From shared workstations to clouds of insecure vendors, excessive user privileges, unknown applications, and unknown memory drives, the clinical workflow contains a large number of hidden vulnerabilities that threaten the privacy and security of your device. PHI. The COVID-19 pandemic pushed for a further increase in the number of vulnerabilities due to the rapid adoption of new applications and technologies to support remote care. A recent cybersecurity study found an average of 816 endpoint attack attempts in 2020, an impressive increase of 9,851% over 2019. In fact, PHI is at risk every time:
– A physician performs a virtual visit of the patient and accesses the PHI on uncontrolled devices and through hyperconnected endpoints in networks with different computer security standards.
– Files containing PHI move to / from a cloud storage application.
– Emails with unencrypted PHI are sent to unknown telehealth providers.
– Unknown applications are downloaded to a user’s personal device where PHI is accessed or stored.
– PHI moves to an unknown USB drive.
– PHI is printed on insecure printers.
The large volume and scale of potential PHI exposure during the pandemic will be felt by the industry over the next few years. The biggest concern now is what will happen after COVID-19 when health CIOs and CISOs have limited means to identify the extent of PHI exposure that occurred outside their domain.

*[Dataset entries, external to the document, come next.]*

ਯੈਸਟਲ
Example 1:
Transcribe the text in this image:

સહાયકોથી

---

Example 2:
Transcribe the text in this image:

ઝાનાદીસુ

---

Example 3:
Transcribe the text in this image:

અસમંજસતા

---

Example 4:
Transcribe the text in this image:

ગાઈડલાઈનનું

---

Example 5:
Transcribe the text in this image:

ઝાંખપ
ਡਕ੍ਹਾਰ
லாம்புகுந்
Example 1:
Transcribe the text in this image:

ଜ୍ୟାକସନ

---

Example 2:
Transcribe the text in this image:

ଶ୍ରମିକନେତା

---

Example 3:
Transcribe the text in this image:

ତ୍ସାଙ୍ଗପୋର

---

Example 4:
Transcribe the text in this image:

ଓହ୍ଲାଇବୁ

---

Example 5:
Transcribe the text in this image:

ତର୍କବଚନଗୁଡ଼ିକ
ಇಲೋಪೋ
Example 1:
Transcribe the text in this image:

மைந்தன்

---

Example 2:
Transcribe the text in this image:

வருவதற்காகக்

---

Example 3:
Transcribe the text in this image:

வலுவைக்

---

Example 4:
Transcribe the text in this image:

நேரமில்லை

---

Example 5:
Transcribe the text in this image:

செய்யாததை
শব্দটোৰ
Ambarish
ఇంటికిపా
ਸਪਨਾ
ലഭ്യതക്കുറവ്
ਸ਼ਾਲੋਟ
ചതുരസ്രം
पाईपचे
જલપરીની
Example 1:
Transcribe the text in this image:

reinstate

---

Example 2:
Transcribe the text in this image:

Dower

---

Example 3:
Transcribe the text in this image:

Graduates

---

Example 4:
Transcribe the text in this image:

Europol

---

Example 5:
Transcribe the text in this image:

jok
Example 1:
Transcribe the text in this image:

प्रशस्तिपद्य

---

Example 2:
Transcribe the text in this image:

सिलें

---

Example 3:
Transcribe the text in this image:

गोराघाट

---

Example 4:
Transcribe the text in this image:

Key approaches to securing PHI
Hospital CIOs and CISOs need to be advanced in adopting innovations that help them prevent PHI violations. Reducing the risk of PHI consists of end-point protection and more preventive mitigation at the point of clinical use, far beyond perimeter safety. Until CIOs and CISOs can see where PHI is hidden within their growing clinical workflow, how it is used, who uses it, and where it is going, vulnerabilities will remain undetected and PHI will continue. with a high risk of default. . The security strategy for PHI must continually track data wherever it goes, even in the increasingly virtual and decentralized healthcare system.

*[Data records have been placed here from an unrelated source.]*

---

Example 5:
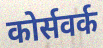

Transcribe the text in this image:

कोर्सवर्क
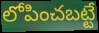
లోపించబట్టే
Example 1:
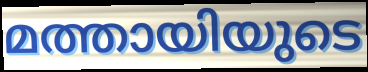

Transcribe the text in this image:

മത്തായിയുടെ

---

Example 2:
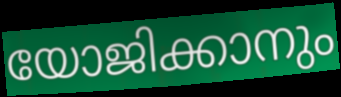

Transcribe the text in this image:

യോജിക്കാനും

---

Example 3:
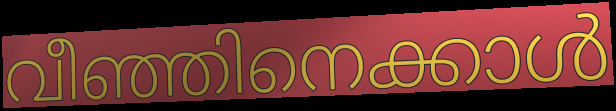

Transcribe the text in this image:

വീഞ്ഞിനെക്കാൾ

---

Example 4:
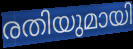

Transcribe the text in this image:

രതിയുമായി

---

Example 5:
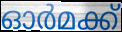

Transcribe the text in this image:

ഓർമക്ക്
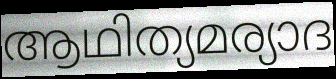
ആഥിത്യമര്യാദ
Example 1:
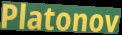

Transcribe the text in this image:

Platonov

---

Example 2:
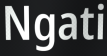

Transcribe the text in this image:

Ngati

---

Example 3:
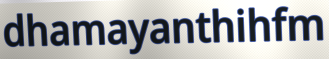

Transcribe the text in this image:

dhamayanthihfm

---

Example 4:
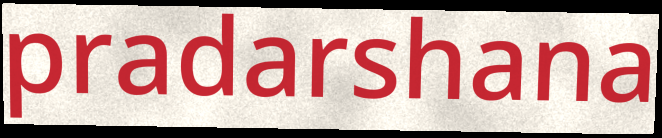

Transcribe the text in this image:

pradarshana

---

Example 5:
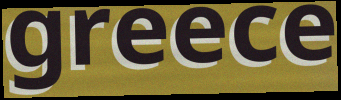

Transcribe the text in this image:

greece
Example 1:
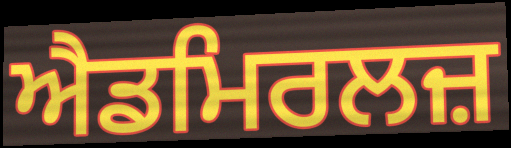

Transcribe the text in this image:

ਐਡਮਿਰਲਜ਼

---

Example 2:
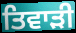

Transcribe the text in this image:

ਤਿਵਾੜੀ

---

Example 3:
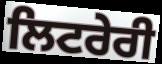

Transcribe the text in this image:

ਲਿਟਰੇਰੀ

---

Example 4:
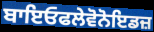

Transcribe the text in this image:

ਬਾਇਓਫਲੇਵੋਨੋਇਡਜ਼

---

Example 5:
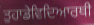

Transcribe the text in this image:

ਤੁਹਾਡੇਵਿਦਿਆਰਥੀ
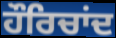
ਹੌਰਿਚਾਂਦ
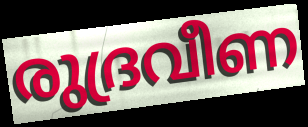
രുദ്രവീണ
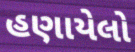
હણાયેલો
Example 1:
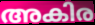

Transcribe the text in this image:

അകിര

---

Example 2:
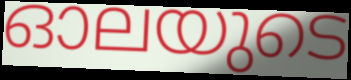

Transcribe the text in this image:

ഓലയുടെ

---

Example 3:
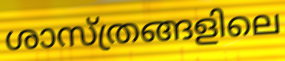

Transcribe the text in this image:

ശാസ്ത്രങ്ങളിലെ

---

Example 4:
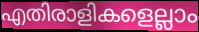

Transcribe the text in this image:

എതിരാളികളെല്ലാം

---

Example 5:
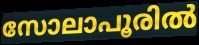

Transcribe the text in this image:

സോലാപൂരിൽ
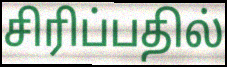
சிரிப்பதில்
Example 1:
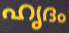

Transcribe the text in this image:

ഹൃദം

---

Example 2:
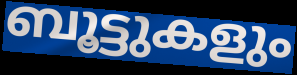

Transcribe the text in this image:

ബൂട്ടുകളും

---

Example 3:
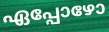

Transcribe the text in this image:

ഏപ്പോഴോ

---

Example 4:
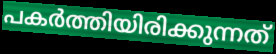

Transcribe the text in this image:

പകർത്തിയിരിക്കുന്നത്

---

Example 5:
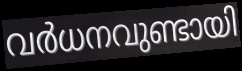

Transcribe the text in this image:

വർധനവുണ്ടായി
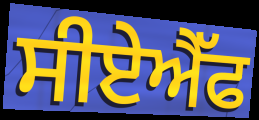
ਸੀਏਐੱਫ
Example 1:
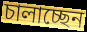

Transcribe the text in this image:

চালাচ্ছেন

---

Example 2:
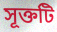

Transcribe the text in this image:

সূক্তটি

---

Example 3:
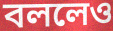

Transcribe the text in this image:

বললেও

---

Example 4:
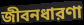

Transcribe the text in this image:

জীবনধারণা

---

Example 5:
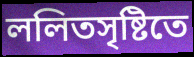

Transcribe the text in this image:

ললিতসৃষ্টিতে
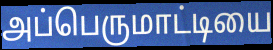
அப்பெருமாட்டியை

Traditional cybersecurity solutions designed to protect infrastructure have not detected and identified problems with PHI, but advances in machine learning and telemetry open the door to continuously monitor the movement of PHI in clinical workflows. New technologies in the areas of flow processing and cutting-edge machine learning (Edge ML) help assess where PHI is at risk at all endpoints and servers and are only recently available. The industry needs to use these new technologies to provide continuous, real-time monitoring, identification, and detection of PHI vulnerabilities.
About David Ting
David Ting is the founder and CTO of Tausight, a startup that helps hospital CIOs and CISOs better protect patients’ protected health information (PHI) through a more proactive risk management philosophy. David previously co-founded Imprivata and created the technology behind the OneSign solution that is widely used in healthcare. In 2016, he was appointed by the U.S. Department of Health and Human Services to the cybersecurity working group in the healthcare industry.